• _Exercise objective_
Pictures excluded, copy every record that follows exactly as it appears.

*** Begin section ***

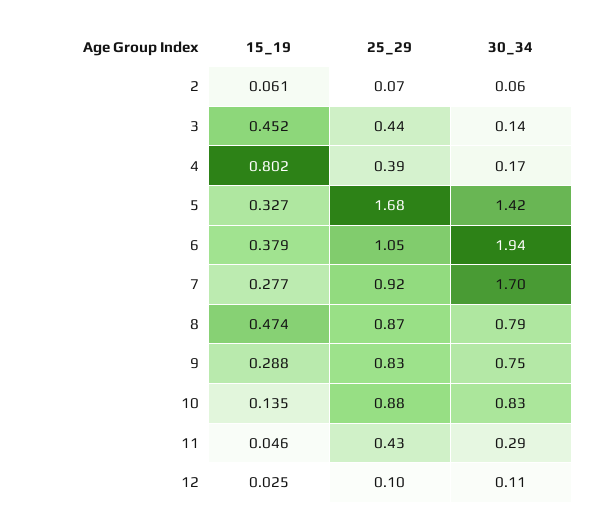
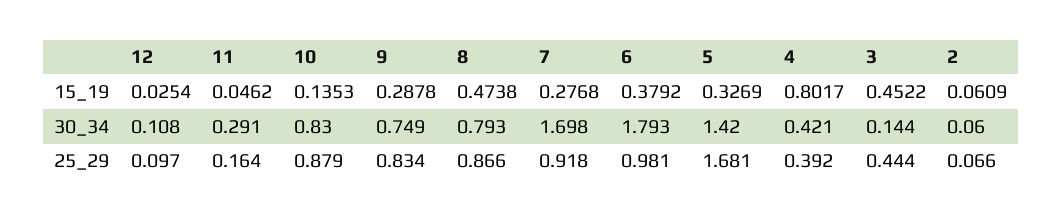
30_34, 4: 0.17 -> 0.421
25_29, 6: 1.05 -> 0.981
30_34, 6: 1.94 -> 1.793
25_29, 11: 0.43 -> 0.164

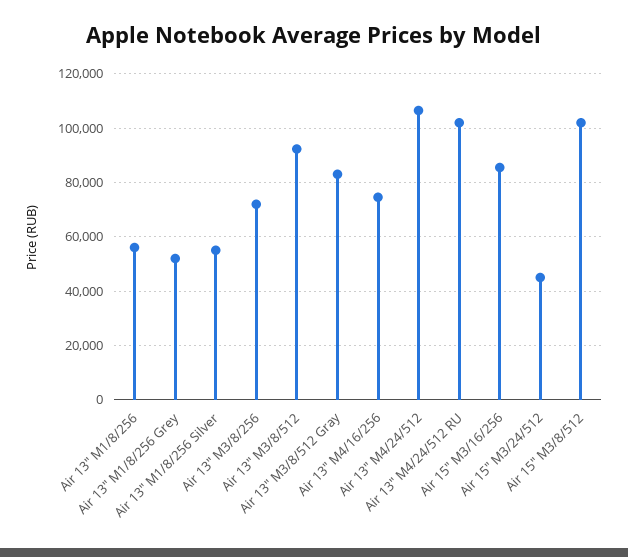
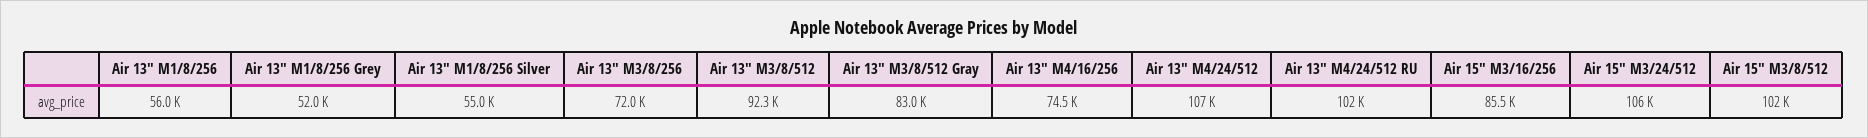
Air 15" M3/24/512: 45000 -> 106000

*** End section ***

• _Task answer_
30_34, 4: 0.17 -> 0.421
25_29, 6: 1.05 -> 0.981
30_34, 6: 1.94 -> 1.793
25_29, 11: 0.43 -> 0.164

Air 15" M3/24/512: 45000 -> 106000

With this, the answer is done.